Our disk configuration and layout though may be drastically different than yours, and we heavily utilize AWS primitives for high speed read caches with high hit rates and LVM raids too improve write throughput.

Reading through the answers, I have a similar one. We have introduced a new servers into the cluster and I would like to move as quickly as possible. We have to distinguished clusters, where on one storage servers are running on just 375GB NVMe disks, while the other one has 3TB of NVMe disks. I wish I could tell the cluster to somehow move the data to the 3TB disks instead of being to even, as I’m planning to dismantle the small ones.

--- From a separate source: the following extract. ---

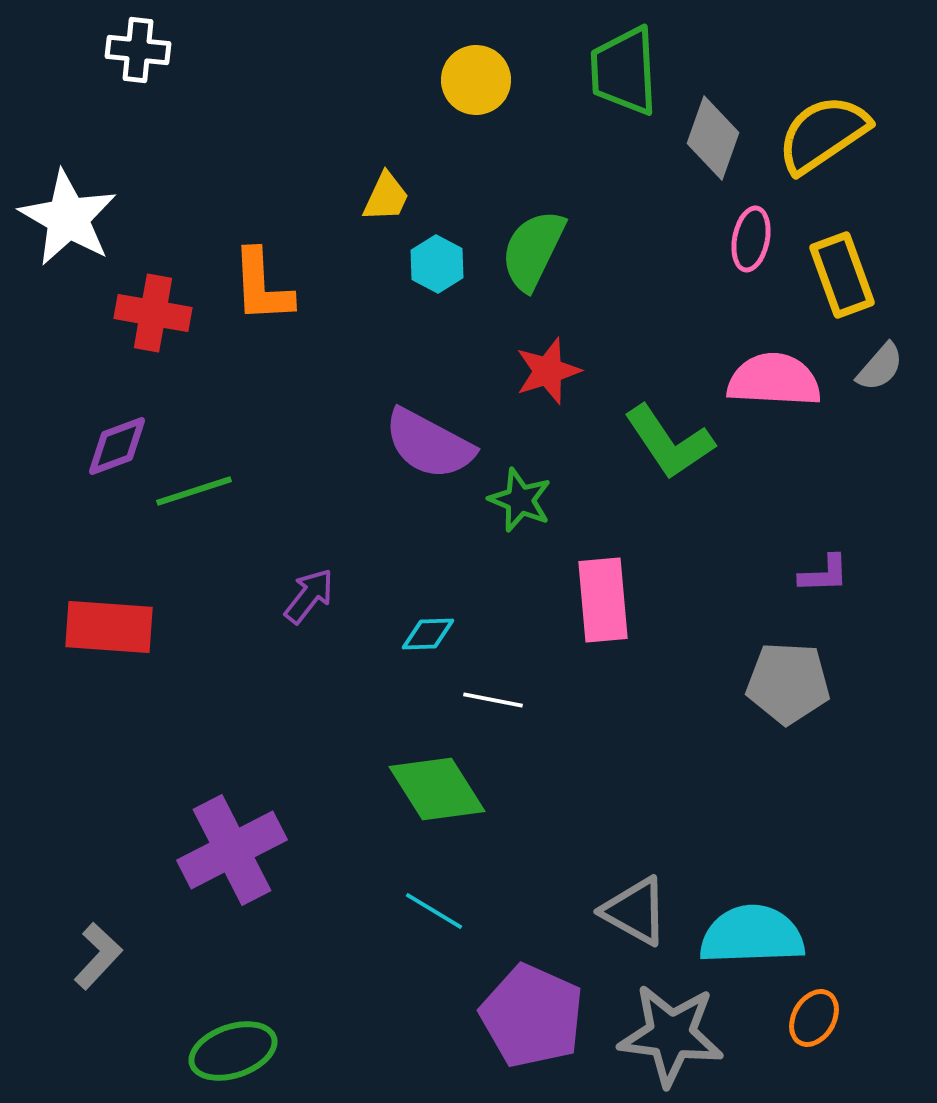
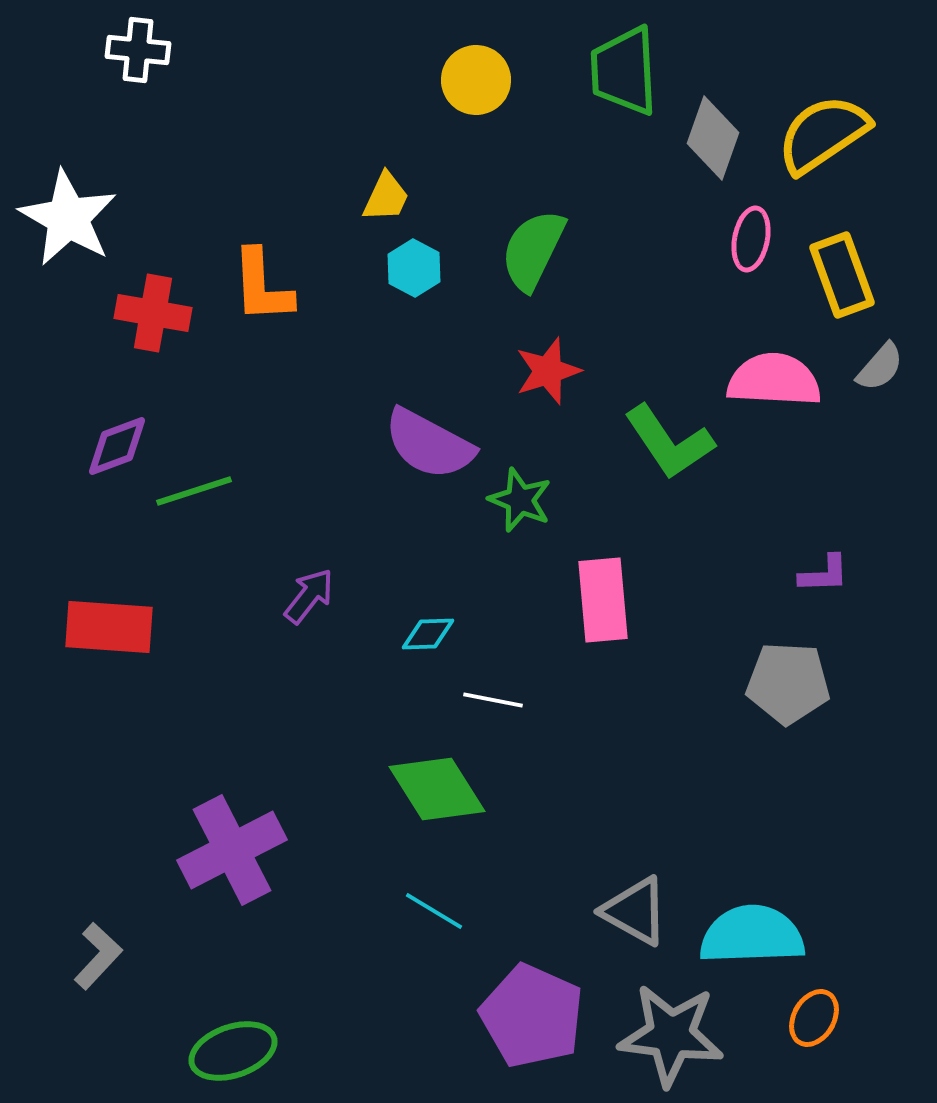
cyan hexagon: moved 23 px left, 4 px down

In last couple of days, I was able to remove around 50 servers, but the last 12 are going incredibly slowly, as it takes them hours to free up even 20GB of space. If I remove a storage server before there is at least 20GB on the most full, the whole cluster goes to halt and things take much longer to recover.

Anything I can do to help the cluster to understand my intent of removing the small servers? Or anything else I can do to force a mass evacuation of the data between servers?

You can use the exclude command, and point it to the servers that you’d like to remove. See Removing Machines from a Cluster.

I’m aware. But when I try to remove one server from the 12 servers fleet, I get this.

ERROR: This exclude may cause the total free space in the cluster to drop below 10%.

Should I maybe remove all of them at the same time? Or what’s the best way to do this.

Assuming you’ve added the processes with the big disks before excluding, you’re probably getting this because the space computation thinks the non-excluded small disks will be too full after the exclude. Specifying them all in the same invocation of exclude should avoid this problem.

I’ll also mention that the space check is a bit pessimistic about how much free space will remain, and if you think the check isn’t accurately characterizing what the outcome will be, you can skip it by adding the FORCE keyword (e.g. > exclude FORCE <ip> <ip> ...)

Got it. Wasn’t sure if I can exclude them all at the same time. This makes things much easier.

Yep, found out the hard way.

Thank you

Worked like a charm. Took around 12 hours, but it was much faster than doing this manually one by one.